A infância solitária de McGregor se evidencia com esta palavra cruzada que ele faz

   Sobre os efeitos visuais, é incontestável sua qualidade. A computação gráfica é tão bem feita que não fica evidente alguns glitches como em "Marmaduke" e "Hop", este último que também tem um coelho como protagonista. Os efeitos práticos também são usados de uma forma incrível. Em algum momento são usados choques elétricos para criar humor, e estes resultam em duas piadas prontas envolvendo humor físico, mas estas são exageradas a ponto de se assemelhar à algo que o Tarantino escreveria.

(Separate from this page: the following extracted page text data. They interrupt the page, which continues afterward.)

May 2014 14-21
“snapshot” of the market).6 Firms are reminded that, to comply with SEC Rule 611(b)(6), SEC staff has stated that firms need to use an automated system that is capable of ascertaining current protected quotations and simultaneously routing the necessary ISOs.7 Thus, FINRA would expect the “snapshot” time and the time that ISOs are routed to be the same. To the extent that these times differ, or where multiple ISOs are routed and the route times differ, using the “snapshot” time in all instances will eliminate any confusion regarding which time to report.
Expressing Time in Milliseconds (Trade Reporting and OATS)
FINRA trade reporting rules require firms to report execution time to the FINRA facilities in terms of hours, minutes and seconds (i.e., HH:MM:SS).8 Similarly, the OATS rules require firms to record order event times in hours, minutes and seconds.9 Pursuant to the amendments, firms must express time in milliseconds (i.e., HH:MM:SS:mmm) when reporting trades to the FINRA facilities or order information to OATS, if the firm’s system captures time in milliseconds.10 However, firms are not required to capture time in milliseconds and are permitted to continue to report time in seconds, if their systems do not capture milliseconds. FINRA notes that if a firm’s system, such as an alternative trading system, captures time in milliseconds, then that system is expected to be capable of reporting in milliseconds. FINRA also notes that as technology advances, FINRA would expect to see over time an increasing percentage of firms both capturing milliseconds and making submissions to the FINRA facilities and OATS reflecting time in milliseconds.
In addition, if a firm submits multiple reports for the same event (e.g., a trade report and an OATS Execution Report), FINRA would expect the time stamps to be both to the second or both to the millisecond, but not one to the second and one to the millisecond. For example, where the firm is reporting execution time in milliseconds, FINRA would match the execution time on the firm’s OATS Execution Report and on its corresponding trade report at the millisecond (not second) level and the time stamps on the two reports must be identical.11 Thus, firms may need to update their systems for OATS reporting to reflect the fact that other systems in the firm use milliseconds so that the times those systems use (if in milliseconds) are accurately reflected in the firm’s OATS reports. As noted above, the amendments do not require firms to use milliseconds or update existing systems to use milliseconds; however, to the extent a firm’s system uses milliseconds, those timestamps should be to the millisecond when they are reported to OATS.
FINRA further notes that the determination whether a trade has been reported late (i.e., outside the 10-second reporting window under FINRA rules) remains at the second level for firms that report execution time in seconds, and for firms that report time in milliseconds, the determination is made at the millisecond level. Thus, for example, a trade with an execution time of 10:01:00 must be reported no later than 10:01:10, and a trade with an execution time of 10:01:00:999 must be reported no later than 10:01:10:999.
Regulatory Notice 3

   "Pedro Coelho" é aquele tipo de filme que tem como público alvo o infantil, mas que os adultos vão chorar de rir. Junto de "Paddington" são as duas melhores adaptações de obras clássicas da literatura infanto-juvenil inglesa e também as melhores comédias visuais dos últimos tempos. A Sony não só conseguiu se redimir do fracasso que foi "Emoji - O Filme", mas conseguiu se inovar. O longa poderia ser perfeito se não fosse por uma narração desnecessária, uma piada que se repete excessivamente e o uso exagerado de músicas pop em momentos aleatórios (um erro que a Sony insiste já há muito tempo em suas animações). Ainda assim, este já se consolidou como o filme mais divertido do ano e o melhor longa da carreira de Gluck, sendo superior até mesmo do que "A Mentira". 9.3/10. Assistam este filme legendado se puderem, pois algumas ótimas piadas se perderão na dublagem. Isso sem falar das referências à "Revolução dos Bichos", que possivelmente serão eufemizadas.